[Collected data]
__________

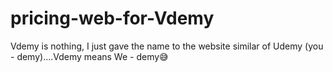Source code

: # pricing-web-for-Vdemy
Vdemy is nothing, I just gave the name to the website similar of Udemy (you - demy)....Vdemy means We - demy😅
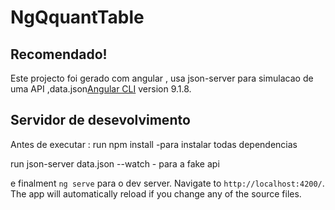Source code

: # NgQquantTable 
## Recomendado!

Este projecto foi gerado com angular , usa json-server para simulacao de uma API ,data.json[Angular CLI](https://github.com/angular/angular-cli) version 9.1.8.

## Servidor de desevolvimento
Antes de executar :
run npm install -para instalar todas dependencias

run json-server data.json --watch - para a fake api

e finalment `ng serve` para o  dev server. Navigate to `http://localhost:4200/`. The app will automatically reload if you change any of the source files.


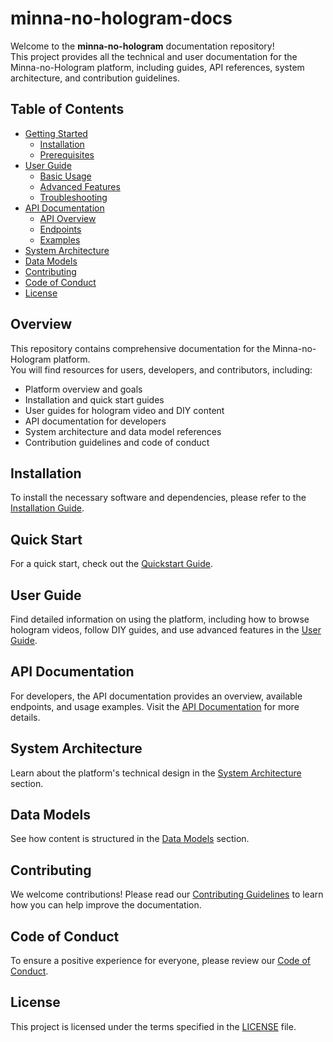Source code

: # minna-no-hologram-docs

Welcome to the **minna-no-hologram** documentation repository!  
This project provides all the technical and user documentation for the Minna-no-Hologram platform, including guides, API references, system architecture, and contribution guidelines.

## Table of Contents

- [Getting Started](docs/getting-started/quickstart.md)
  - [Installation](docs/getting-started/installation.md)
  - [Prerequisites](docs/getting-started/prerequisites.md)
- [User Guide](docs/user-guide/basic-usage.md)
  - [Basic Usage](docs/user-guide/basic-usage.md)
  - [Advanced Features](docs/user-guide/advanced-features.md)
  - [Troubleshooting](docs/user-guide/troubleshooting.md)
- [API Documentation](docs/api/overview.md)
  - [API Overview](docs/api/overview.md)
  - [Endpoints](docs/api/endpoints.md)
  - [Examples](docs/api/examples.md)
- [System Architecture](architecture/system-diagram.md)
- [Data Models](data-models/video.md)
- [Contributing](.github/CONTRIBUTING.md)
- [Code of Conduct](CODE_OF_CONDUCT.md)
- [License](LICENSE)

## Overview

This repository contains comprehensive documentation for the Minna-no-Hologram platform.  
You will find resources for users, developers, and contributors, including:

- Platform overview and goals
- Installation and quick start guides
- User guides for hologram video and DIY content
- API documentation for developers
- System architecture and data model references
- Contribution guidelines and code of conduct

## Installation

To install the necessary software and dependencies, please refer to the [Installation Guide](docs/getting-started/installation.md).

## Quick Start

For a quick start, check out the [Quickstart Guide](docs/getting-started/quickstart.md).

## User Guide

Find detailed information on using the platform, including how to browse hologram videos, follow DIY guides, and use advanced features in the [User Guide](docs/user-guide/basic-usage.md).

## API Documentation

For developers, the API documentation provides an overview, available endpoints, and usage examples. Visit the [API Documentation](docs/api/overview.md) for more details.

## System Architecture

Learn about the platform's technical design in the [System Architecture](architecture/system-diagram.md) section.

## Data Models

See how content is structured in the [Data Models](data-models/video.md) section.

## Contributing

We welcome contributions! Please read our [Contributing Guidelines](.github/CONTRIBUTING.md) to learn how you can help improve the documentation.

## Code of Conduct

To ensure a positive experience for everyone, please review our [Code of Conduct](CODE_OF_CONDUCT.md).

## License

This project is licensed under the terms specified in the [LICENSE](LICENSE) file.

__________

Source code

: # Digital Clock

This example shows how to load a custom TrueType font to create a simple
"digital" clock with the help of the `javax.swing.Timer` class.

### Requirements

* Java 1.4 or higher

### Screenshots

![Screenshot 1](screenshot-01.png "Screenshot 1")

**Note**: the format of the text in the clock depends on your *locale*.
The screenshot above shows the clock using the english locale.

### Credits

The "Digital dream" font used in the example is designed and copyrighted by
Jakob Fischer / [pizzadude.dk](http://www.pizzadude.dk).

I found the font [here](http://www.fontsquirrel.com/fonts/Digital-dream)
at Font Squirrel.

__________

> WORK ITEM
If a line of the records includes the string "github", copy it out.

> EXERCISE RESULT
Este projecto foi gerado com angular , usa json-server para simulacao de uma API ,data.json[Angular CLI](https://github.com/angular/angular-cli) version 9.1.8.
- [Contributing](.github/CONTRIBUTING.md)
We welcome contributions! Please read our [Contributing Guidelines](.github/CONTRIBUTING.md) to learn how you can help improve the documentation.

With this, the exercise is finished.